2005年4月に出会った書籍、「考える脳 考えるコンピューター」 (邦題、和訳の元の原著は “On Intelligence”) には、大変興味深い人工知能論が展開されていた。
筆者は ジェフ・ホーキンス。 パームコンピューティング社で PDA、「Palm Pilot」の開発にも従事したこの人は、脳研究に対する強い思いから、自ら研究所 Numenta を設立して、脳がいかに知能を発するかに関する、独自の理論に至った。
(この人がどんな半生を送ったかは日米の技術者,夢の大きさに格差(日経エレクトロニクス)が参考になる。エンジニアとしても尊敬すべき人物だ。)
彼は、大脳皮質を詳しく研究することで、真に知能を持った機械が作れると考え、また、今までの人工知能研究があまり芳しい成果を上げていないのはなぜか振り返った。 脳の研究は長く続けられているが、必要なのは新しい洞察であるはずだ、と考えた。
例えば、脳は各部位によって、視覚野、聴覚野、運動野など、役割が違っていることが、fMRIなどを使った研究で知られている。ところが大脳皮質は、どの部位でも6層からなる神経細胞の構成が似ている点は、既にマウントキャッスルによって指摘されていた。
「違う」のではなく、どこでも「似ている」のだから、視覚・聴覚・触覚にかかわらず、共通のアルゴリズムによる処理が行われているはずである。

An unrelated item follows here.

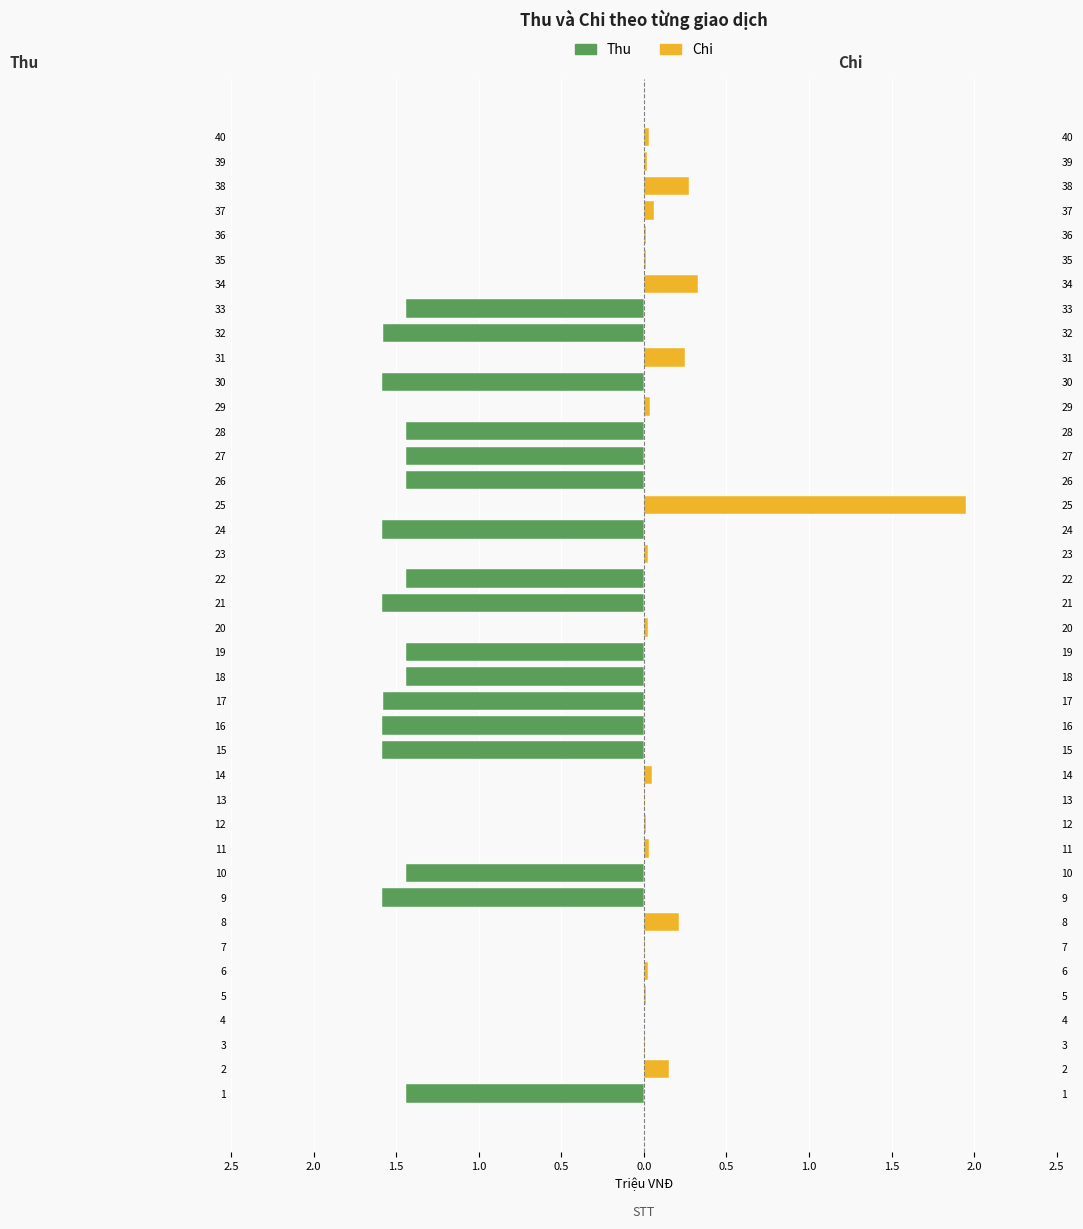

Between 13 and 19, which series saw the biggest shift?

Thu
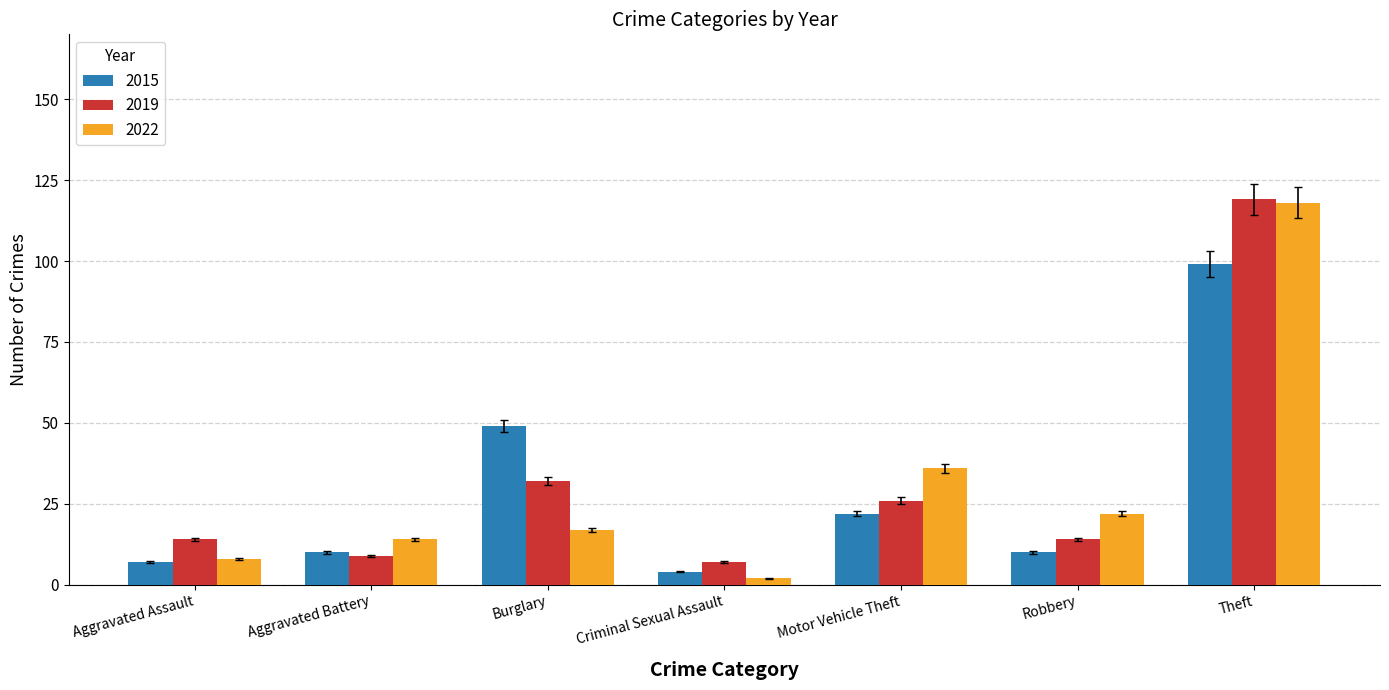

What is the spread (max minus min) of values at Aggravated Assault?

7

神経細胞は、ひとつの細胞から次の細胞へ信号を伝えるのに 5ms かかる。だから、 0.5秒ならば信号は100段階しか進まない (100ステップの法則)。 ところが私達は、動物の写真を見せられて 0.5秒後には、猫が写っているか、犬が写っているかを瞬時に見分けられる。 人間なら簡単なこの作業が、コンピューターにはできない。 なぜこんな事が可能なのか?